Pre-TMS Phase and Power of Ongoing EEG Oscillations Modulates Cortical Activity Response at the Dorsolateral Prefrontal Cortex

Aiyush Bansal (1,2), Reza Zomorrodi (1), Itay Hadas (1), Willy Wong (2, 3), Robert Chen, Jonathan Downard (4), Pantelis Loumis (1), Daniel M. Blumberger (1, 4), Zafiris J. Daskalakis (1)

1) Temerty Centre for Therapeutic Brain Intervention, Centre for Addiction and Mental Health, 2) Institute of Biomaterials and Biomedical Engineering, University of Toronto, 3) Department of Electrical and Computer Engineering, University of Toronto, 4) Institute of Medical Sciences, University of Toronto


The timing of transcranial magnetic stimulation (TMS) pulses can be locked to specific phases of cortical activity which may lead to more effective cortical activation. Precise physiological timing may facilitate plasticity and potentially improve clinical outcome with rTMS treatment. Previous studies from the motor cortex have shown that targeting the trough of the alpha phase with TMS pulses leads to higher motor-evoked potential (MEP) amplitudes than random phases. However, there are no similar studies evaluated at the M1 and dorsolateral prefrontal cortex (DLPFC) through TMS-EEG. This study endeavored to evaluate this relationship.


To establish the relationship between pre-TMS phase, power, and transcranial evoked potential (TEP) at the M1 and DLPFC. Our hypothesis is that TMS pulses during the peak or trough of different phase frequency bands will lead to a greater TEP amplitude compared to random phases.

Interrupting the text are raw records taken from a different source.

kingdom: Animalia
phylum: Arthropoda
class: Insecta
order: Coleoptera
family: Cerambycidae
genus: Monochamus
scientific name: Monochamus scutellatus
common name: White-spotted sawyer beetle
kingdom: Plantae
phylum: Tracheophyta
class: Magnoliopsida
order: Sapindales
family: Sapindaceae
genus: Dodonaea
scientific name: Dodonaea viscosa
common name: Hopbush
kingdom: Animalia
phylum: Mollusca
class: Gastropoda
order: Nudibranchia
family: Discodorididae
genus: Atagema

Current Source Density (CSD) analysis of 19 healthy subjects that underwent single pulse TMS delivered at the M1 and DLPFC. Four frequency bands were analyzed - alpha (8-13 Hz), beta (14-30 Hz), theta (4-7 Hz), and delta (1-3 Hz). The effect of TEP when pre-TMS phase is at peak (90±15°) and trough (-90±15°) is compared to random phase while using pre-TMS power as a covariate.


A strong positive correlation was found between pre-TMS power and TEP with the beta band showing the highest correlation with AUC25-250 (r>0.8, p<.005) at M1 and DLPFC. Further analysis showed that TMS pulses during the peak of beta phase, potentiated AUC25-250.


The results of this study validate that pre-TMS power has a strong correlation with TEP which may guide further research in development of closed-loop TMS models to effectively target the DLPFC.